At each step of the way (I know, because I was working at Time magazine at the time), the new Great Leaps Forward were celebrated by a raft of canned statements from the various execs, praising the visionary nature of the deal even as they pocketed wads of cash and posed for fawning profiles in rival media outlets, confidently assuring themselves that they deserved it. 

Now the wheel has come full turn, and the magazines that started the whole thing, principally Time, are back where they started; having fulfilled their function as bait for larger predators, they’re now expendable as a drain on the bottom line.
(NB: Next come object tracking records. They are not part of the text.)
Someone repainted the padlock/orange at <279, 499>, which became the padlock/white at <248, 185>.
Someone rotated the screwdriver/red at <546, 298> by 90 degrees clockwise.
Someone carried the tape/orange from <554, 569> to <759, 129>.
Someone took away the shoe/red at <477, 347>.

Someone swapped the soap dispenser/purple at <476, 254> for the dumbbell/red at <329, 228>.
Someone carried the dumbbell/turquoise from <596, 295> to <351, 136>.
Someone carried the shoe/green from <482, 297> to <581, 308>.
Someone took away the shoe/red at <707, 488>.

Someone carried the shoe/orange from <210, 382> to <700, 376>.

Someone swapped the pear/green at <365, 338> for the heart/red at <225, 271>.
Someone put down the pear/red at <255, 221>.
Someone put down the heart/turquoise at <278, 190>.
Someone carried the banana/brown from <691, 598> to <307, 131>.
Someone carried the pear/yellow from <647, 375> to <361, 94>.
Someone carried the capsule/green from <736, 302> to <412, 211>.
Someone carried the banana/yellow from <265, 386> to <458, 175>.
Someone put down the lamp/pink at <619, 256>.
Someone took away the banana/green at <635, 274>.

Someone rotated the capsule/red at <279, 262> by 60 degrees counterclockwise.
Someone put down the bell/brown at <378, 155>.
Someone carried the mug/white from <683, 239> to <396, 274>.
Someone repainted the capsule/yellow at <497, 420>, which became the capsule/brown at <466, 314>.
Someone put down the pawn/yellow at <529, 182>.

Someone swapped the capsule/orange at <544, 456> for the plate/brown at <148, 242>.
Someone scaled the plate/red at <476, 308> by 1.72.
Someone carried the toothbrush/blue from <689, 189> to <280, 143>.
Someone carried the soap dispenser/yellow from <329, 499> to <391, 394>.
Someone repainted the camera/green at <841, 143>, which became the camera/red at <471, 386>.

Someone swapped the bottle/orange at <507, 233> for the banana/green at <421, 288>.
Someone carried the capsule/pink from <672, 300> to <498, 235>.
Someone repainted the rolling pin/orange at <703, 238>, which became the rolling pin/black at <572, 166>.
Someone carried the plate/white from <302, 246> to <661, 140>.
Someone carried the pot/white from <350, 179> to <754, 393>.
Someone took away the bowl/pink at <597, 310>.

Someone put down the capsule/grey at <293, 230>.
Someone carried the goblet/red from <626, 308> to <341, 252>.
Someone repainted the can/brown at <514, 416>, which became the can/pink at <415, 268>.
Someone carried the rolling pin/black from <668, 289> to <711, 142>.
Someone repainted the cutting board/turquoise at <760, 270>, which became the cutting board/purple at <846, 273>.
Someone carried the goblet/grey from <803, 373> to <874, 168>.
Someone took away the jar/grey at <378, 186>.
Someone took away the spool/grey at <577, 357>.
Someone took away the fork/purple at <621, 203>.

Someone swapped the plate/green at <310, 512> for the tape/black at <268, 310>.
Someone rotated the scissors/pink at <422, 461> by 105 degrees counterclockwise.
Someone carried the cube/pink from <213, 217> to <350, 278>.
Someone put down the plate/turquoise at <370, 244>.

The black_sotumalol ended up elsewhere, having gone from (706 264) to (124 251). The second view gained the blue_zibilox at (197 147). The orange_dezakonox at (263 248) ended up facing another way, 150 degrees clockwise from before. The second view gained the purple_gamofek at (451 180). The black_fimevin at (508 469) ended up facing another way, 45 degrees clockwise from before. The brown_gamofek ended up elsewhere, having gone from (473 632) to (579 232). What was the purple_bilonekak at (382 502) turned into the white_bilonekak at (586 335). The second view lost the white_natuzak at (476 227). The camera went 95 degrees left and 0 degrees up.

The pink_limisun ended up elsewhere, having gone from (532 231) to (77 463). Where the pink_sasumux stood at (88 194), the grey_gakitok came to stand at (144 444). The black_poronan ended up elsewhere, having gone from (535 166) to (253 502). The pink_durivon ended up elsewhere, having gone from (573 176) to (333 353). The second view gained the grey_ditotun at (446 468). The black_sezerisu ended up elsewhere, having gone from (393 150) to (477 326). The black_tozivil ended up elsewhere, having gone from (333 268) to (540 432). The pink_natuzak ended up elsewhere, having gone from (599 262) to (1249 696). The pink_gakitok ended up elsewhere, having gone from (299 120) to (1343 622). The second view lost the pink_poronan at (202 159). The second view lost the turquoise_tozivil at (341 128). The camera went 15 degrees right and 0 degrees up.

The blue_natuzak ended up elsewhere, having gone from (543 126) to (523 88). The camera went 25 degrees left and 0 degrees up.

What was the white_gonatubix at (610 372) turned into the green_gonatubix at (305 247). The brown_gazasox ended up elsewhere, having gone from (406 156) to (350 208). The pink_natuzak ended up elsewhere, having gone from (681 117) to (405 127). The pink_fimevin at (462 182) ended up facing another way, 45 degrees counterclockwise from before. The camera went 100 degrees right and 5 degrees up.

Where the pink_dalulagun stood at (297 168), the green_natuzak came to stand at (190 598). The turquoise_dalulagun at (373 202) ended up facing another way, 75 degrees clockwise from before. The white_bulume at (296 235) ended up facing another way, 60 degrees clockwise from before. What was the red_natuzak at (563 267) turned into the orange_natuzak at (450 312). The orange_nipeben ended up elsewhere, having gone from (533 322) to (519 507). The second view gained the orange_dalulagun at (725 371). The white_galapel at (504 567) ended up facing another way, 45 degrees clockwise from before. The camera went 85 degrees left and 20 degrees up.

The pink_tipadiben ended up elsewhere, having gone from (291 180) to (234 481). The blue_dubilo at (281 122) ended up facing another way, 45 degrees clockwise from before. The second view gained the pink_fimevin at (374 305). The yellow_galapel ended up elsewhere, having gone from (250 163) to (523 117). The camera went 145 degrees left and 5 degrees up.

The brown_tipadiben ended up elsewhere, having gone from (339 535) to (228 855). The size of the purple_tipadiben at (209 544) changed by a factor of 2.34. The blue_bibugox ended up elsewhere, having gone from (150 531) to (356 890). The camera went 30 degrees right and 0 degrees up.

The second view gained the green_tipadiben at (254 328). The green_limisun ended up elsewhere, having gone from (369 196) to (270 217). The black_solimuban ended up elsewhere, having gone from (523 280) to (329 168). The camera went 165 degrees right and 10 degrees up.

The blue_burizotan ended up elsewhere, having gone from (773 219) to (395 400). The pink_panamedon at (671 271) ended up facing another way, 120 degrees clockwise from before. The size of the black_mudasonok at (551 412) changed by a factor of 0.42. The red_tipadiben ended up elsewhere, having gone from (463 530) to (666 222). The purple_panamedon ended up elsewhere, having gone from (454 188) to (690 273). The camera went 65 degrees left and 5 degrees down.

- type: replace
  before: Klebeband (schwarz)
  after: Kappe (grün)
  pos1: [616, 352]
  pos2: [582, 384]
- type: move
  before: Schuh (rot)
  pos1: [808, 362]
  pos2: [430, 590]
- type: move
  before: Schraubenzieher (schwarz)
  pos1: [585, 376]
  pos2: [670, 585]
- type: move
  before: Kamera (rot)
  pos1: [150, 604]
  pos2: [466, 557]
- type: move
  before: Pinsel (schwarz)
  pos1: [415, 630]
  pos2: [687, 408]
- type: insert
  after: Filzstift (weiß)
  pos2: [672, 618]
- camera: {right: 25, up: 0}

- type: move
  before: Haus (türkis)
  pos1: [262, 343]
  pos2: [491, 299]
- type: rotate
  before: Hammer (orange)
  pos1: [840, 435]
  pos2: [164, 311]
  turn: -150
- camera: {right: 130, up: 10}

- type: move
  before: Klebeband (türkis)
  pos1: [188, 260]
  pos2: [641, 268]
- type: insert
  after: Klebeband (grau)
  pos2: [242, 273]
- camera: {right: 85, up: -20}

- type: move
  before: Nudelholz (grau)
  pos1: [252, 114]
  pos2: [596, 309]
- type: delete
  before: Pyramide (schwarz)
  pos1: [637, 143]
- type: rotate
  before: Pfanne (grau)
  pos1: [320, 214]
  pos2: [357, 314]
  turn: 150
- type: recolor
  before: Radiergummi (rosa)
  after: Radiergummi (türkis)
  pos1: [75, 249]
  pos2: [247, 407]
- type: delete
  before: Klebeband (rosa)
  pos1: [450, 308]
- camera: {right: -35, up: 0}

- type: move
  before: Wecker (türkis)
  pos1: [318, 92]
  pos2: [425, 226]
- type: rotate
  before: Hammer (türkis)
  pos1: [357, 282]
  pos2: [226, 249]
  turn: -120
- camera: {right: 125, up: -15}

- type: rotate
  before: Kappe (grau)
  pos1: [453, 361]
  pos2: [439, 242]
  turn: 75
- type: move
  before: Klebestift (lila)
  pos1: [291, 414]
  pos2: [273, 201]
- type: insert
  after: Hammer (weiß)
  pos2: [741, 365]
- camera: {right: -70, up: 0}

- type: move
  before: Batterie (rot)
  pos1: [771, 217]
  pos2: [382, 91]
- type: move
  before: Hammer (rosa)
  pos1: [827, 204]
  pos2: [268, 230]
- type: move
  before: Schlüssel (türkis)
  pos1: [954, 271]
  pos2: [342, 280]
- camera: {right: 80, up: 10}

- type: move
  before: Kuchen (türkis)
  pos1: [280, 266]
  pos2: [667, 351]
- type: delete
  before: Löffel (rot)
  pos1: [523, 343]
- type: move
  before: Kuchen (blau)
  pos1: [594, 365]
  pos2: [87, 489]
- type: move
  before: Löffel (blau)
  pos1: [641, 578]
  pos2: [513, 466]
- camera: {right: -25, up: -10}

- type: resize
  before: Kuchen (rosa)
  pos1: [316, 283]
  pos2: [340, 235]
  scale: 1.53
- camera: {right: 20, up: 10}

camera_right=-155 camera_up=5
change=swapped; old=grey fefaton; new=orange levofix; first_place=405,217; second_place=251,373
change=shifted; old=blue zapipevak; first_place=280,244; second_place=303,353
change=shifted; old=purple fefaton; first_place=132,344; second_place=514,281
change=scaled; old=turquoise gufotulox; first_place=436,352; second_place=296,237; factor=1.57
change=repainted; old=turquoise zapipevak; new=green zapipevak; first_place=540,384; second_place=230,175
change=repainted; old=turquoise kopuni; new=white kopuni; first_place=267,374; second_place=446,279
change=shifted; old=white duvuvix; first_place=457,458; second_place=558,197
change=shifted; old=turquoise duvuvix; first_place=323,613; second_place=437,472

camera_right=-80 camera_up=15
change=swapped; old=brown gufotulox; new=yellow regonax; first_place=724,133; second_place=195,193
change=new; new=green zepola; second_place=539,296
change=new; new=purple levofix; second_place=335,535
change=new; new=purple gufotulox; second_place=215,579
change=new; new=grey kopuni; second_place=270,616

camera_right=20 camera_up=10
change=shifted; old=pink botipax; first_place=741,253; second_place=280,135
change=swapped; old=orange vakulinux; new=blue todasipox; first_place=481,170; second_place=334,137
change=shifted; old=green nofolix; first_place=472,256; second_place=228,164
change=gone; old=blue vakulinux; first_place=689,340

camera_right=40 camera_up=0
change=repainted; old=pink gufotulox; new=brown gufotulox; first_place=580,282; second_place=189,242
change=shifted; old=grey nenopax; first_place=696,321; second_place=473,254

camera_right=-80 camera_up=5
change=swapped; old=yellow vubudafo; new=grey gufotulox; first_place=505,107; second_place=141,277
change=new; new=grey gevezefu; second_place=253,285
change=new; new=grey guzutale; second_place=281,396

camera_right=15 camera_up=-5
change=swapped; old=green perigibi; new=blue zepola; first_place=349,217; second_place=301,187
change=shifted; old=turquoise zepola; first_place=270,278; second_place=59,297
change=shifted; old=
No one’s arguing that Time and the others, including People and Sports Illustrated, have any meaningful future as print publications. And despite the one thing that Jerry Levin, the Time Inc. exec behind the AOL merger, got right — that the Internet was the future — their presence in the series of tubes that make up cyberspace is today minimal. Harry Luce’s bright idea — to give Americans served by less-than-stellar local newspapers a handy compendium of the week’s news, well written and well organized — has been supplanted by the do-it-yourself, wireless version you’re enjoying right now.

Still, the fall of Time Inc. reminds us of the truth of the old saw, “from shirtsleeves to shirtsleeves in three generations.” Or, in this case, “from stand-alone to stand-alone in 90 years.” Time Inc. reached its apogee with its third editor-in-chief, the great Henry Grunwald, and then steadily declined as the journalists who had been reared under Luce, who shared his vision of the magazine’s mission and who had run the company died off and were replaced by corporate bean counters and bloodless business-school robots who knew everything about magazine publishing except why.

And in publishing, that’s the only kind of clarity that matters. Maybe it’s a lesson that the new, old, improved, seduced-and-abandoned Time Inc. will remember going forward.